Exercise 1
In the forum thread on public healthcare, rewrite the stretch from "Yes. Exactly like" through "on a pension.", substituting "Scotland" for "Ireland".
Exercise 2
List every noun in the quotation that closes the forum thread on public healthcare.
Exercise 3
Carry on the forum thread on public healthcare from the point where it stops.

** Opening Selected extract block **

Oh... here's a colossal and ludicrous herring. I wonder what colour it is...

Cheers

Jim
Stupidly Busy Letterer: Samples. | Blog
Less-Awesome-Artist: Scribbles.

Modern Panther

Yes. Exactly like that.  All government policy is exactly like a predatory necrophiliac rapist paedophile.  Well done. 

JayzusB.Christ

#8815
I wish we had a healthcare system like the NHS here in Ireland.  Despite that Billy-Roll-faced cunt PM and his chums' best efforts to derail it, for the moment it remains far superior to our shambles of a public healthcare system. My Dad always travels across the border to get his blood circulation prescriptions; unpatriotic perhaps but the only way he can realistically manage it on a pension.

Edit: sorry, sharky, but I can't see the Savile case as anything other than an (admittedly horrific and shameful) anomaly and a strawman.
"Men will never be free until the last king is strangled with the entrails of the last priest"

** Closing Selected extract block **
** Opening Data provided block **

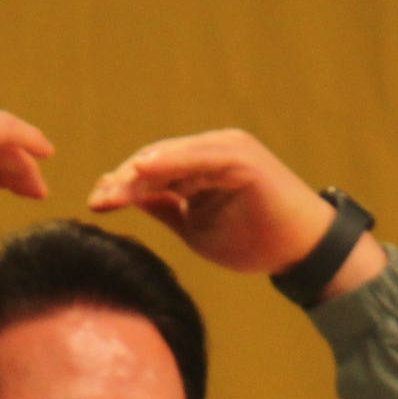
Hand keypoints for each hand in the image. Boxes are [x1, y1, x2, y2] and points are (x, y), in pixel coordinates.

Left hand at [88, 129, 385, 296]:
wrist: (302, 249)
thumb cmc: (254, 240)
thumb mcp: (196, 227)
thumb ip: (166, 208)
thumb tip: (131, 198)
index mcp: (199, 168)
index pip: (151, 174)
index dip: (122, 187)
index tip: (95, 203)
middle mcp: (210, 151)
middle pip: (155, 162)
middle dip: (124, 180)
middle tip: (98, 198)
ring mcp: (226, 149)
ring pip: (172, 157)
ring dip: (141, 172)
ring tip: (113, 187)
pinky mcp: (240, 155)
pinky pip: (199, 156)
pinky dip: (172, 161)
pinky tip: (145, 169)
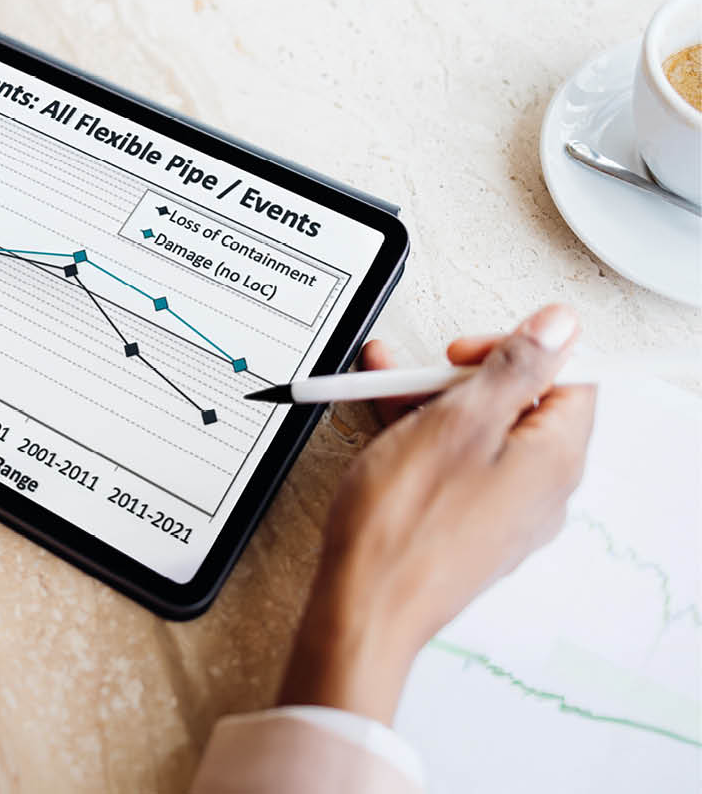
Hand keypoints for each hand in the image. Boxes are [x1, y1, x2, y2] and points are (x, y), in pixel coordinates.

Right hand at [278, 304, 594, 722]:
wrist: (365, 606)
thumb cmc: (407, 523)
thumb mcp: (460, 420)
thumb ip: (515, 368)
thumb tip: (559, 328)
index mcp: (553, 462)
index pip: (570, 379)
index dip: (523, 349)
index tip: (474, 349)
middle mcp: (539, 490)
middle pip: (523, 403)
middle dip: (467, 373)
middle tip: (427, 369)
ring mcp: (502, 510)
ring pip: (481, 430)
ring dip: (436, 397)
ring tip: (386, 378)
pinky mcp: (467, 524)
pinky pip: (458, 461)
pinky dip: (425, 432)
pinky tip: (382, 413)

** Closing Data provided block **

Answer 1
Yes. Exactly like that.  All government policy is exactly like a predatory necrophiliac rapist paedophile.  Well done. 

JayzusB.Christ

#8815
I wish we had a healthcare system like the NHS here in Scotland.  Despite that Billy-Roll-faced cunt PM and his chums' best efforts to derail it, for the moment it remains far superior to our shambles of a public healthcare system. My Dad always travels across the border to get his blood circulation prescriptions; unpatriotic perhaps but the only way he can realistically manage it on a pension.

Answer 2
Men, king, entrails, priest

Answer 3
TordelBack

Quote from: JayzusB.Christ on 31 August, 2015, 10:09:24 PM
I wish we had a healthcare system like the NHS here in Ireland.

Amen to that. As with the BBC, its UK detractors don't realise what they have. Try €60 every time you or your kid visits the GP unless your total household income is below the minimum wage - and that's before you pay for your prescription. What larks.

IndigoPrime

Blimey. I'd always assumed Ireland basically had its own equivalent of the NHS, with much the same levels of 'free' use. I had no idea it was so different. (In Iceland, they had a quite-good equivalent, when I lived there. You did pay for GP visits, but the fee was the equivalent of a fiver. Prescriptions were paid for, but subsidised. Interestingly, they weren't fixed-fee, though. I recall some decongestants costing about 50p, but antibiotics being about 20 quid—and that was over ten years ago.)

As for the NHS, I think like a lot of things over here, it's just something Brits take for granted and will be gutted about when it's gone. See also: the BBC; state schooling; a reasonably robust benefits system; EU membership.

JOE SOAP

Quote from: IndigoPrime on 31 August, 2015, 10:28:33 PM
Blimey. I'd always assumed Ireland basically had its own equivalent of the NHS, with much the same levels of 'free' use. I had no idea it was so different.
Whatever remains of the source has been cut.